Slow-moving, compelling cinematic visions with Amie Siegel: Strata at the South London Gallery

Currently on show until the 26th March 2017 in Camberwell’s South London Gallery is some compelling work by New York-based artist Amie Siegel.

The darkened downstairs gallery has been stripped out to leave a single viewing bench, placed in front of a large screen.

Slowly panning scenes are accompanied by a thunderous hi-fi soundtrack that mixes classical music with ominous deep bass rumbles.

At first I was a bit unimpressed, but slowly I got drawn into the work, and understood the conversation that was being presented about the creation of luxury goods.

The gallery offers more detail:

Quarry, 2015, projected at cinematic scale in the SLG’s main gallery, traces the excavation of marble from the deepest underground quarry in the world to its almost inevitable use in the modern luxury apartments of Manhattan skyscrapers. Beautiful, formally rigorous, and pointedly underscored by dramatic orchestral sound, this moving image work draws us into a mesmerising exposé of the multi-layered relationships between art, labour and value.

#### [SUPPLIED ENTRIES]

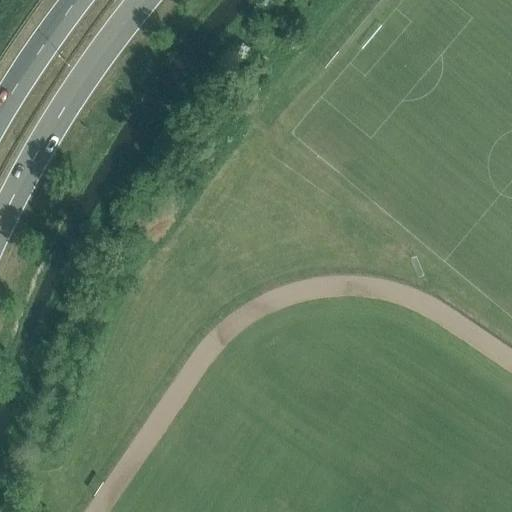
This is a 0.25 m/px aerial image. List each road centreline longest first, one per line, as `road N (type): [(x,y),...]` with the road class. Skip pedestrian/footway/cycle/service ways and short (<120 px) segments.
road 1 (trunk): [(0,225),(63,111),(144,0)]
road 2 (trunk): [(77,0),(0,113)]
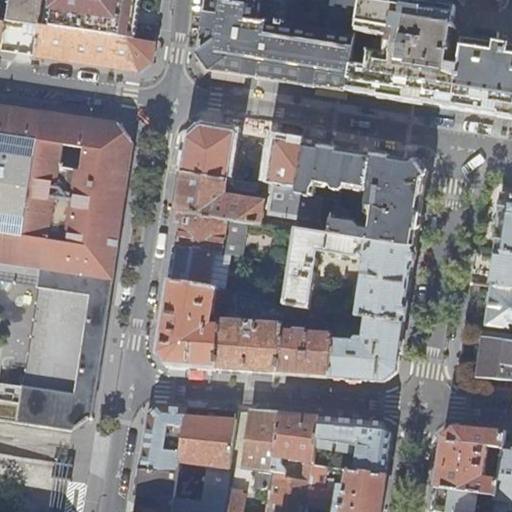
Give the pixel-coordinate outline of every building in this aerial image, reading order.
[(40,27),(134,41),(138,16),(140,0),(14,0),(11,23),(40,27)] [(211,71),(347,93),(359,23),(362,0),(211,0),(202,59),(211,71)] [(362,0),(359,23),(347,93),(509,118),(511,118),(511,46),(499,45),(500,35),(479,32),(477,41),(465,40),(463,51),(451,49),(453,31),(456,32),(457,28),(454,27),(456,9),(442,7),(443,0),(362,0)] [(115,68),(140,72),(154,62),(156,45),(134,41),(40,27),(35,56),(115,68)] [(0,420),(1,420),(74,431),(95,417),(101,382),(96,381),(97,373),(98,366),(103,367),(115,290),(122,247),(121,246),(121,241),(115,240),(118,220),(121,201),(127,202),(128,197),(130,197),(131,184),(137,144),(122,123),(39,111),(37,119),(23,117),(24,109),(0,105),(0,420)] [(190,139),(185,174),(227,180),(234,135),(202,130),(190,139)] [(300,191),(307,147),(270,141),(263,186),(275,187),(300,191)] [(417,164),(307,147),(300,191),(299,195),(324,199),(337,201),(332,237),(416,250),(424,191),(426,177),(417,164)] [(236,222),(262,226),(265,204),(232,199),(228,204),(227,207),(223,205),(224,198),(227,180),(185,174),(178,213),(227,221),(236,222)] [(320,223),(324,199),(299,195),(300,191),(275,187),(270,216),(320,223)] [(501,219),(496,252),(511,254),(511,198),(503,197),(500,218),(501,219)] [(232,199),(224,198),(223,205),(227,207),(228,204),(232,199)] [(227,221),(178,213),(177,222),(183,223),(182,230),(179,247),(214,252),(222,254),(227,221)] [(236,222),(227,221),(222,254),(231,255),(236,222)] [(416,250),(332,237),(297,232),(292,265),(287,302),(286,306),(311,310),(321,254),(360,260),(362,258),(367,264),(364,267),(364,271),(357,317),(367,319),(405,324),(411,283),(416,250)] [(174,246),(168,283),(209,290),(214,252),(179,247),(174,246)] [(217,284),(222,254),(214,252),(209,290),(216,291),(217,284)] [(511,254),(496,252),(491,287),(511,289),(511,254)] [(191,368),(216,370),(219,329),(205,327),(206,321),(213,317),(215,303),(228,305),(234,306),(236,294),(220,292),(216,291),(209,290),(168,283),(156,354),(166,367),(191,368)] [(511,289),(491,287),(490,293),(486,292),(482,319),(486,320),(485,327),(511,330),(511,289)] [(256,302),(256,297),(236,294),(234,306),(247,308),(248,301),(256,302)] [(311,310),(286,306),(285,316),(315,320),(316,318),(325,320),(326,313),(311,310)] [(401,350),(405,324),(367,319),(364,339),(359,339),(357,341),(357,343),(336,341),(337,336),(310,334),(310,332),(309,331),(295,330),(294,333),(282,332),(276,375),(385,383),(397,374),(401,350)] [(249,373),(276,375),(282,332),(283,326),(255,325),(254,333),(246,332),(247,324),(226,323),(226,324),(223,324),(219,329),(216,370),(249,373)] [(255,325),(247,324),(246,332),(254,333),(255,325)] [(511,336),(484,332),(478,379),(511,381),(511,336)] [(182,444),(187,408),(159,406),(147,416),(139,473),(177,475),(179,463),(180,453),(166,451),(168,442),(182,444)] [(211,410),(187,408),(182,444),(180,453),(179,463),(207,467),(231,470),(239,412),(211,410)] [(261,414),(253,413),(245,469),(258,471),(256,490),(263,491),(261,501),(254,500),(255,497),(242,496),(243,493),(229,490),(225,511),(268,511),(273,474),(280,415),(261,414)] [(300,417),(280,415),(273,474),(286,475),(287,472),(281,465),(282,460),(306,464),(303,483),(311,484),(314,465),(316,450),(317,440),(320,418),(300,417)] [(353,472),(387,477),(394,435),(384,423),(320,418),(317,440),(357,444),(353,472)] [(435,489),(496,498),(498,480),(484,478),(489,446),(498,447),(497,456),(502,456),(503,448),(506,431),(456,427),(443,438),(440,454),(435,489)] [(511,449),(503,448),(502,456),(498,480),(496,498),(494,509),(493,511),(511,511),(511,509),(507,508),(508,504),(511,504),(511,449)] [(381,511),(387,477),(353,472),(348,471),(346,488),(339,487),(338,493),(322,491),(325,467),(314,465),(311,484),(308,508),(330,511),(381,511)] [(202,499),(174,495),(171,511),(225,511),(229,490),(231,470),(207,467),(202,499)] [(177,475),(139,473),(133,511),(171,511),(174,495),(177,475)] [(307,511),(308,508),(311,484),(303,483),(285,480),(286,475),(273,474),(268,511),(307,511)] [(496,498),(435,489),(433,499),(431,511),(433,511),(493,511),(494,509),(496,498)]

#### [PROBLEMS]
A) From the Amie Siegel gallery review, list the three things whose relationships Quarry is said to explore.
B) Please copy the listing from its start through the line containing "road 2 (trunk): [(77,0),(0,113)]", including both ends, and omit the pictures.

#### [WRITTEN ANSWERS]
A)
art
labour
value

B)
This is a 0.25 m/px aerial image. List each road centreline longest first, one per line, as `road N (type): [(x,y),...]` with the road class. Skip pedestrian/footway/cycle/service ways and short (<120 px) segments.
road 1 (trunk): [(0,225),(63,111),(144,0)]
road 2 (trunk): [(77,0),(0,113)]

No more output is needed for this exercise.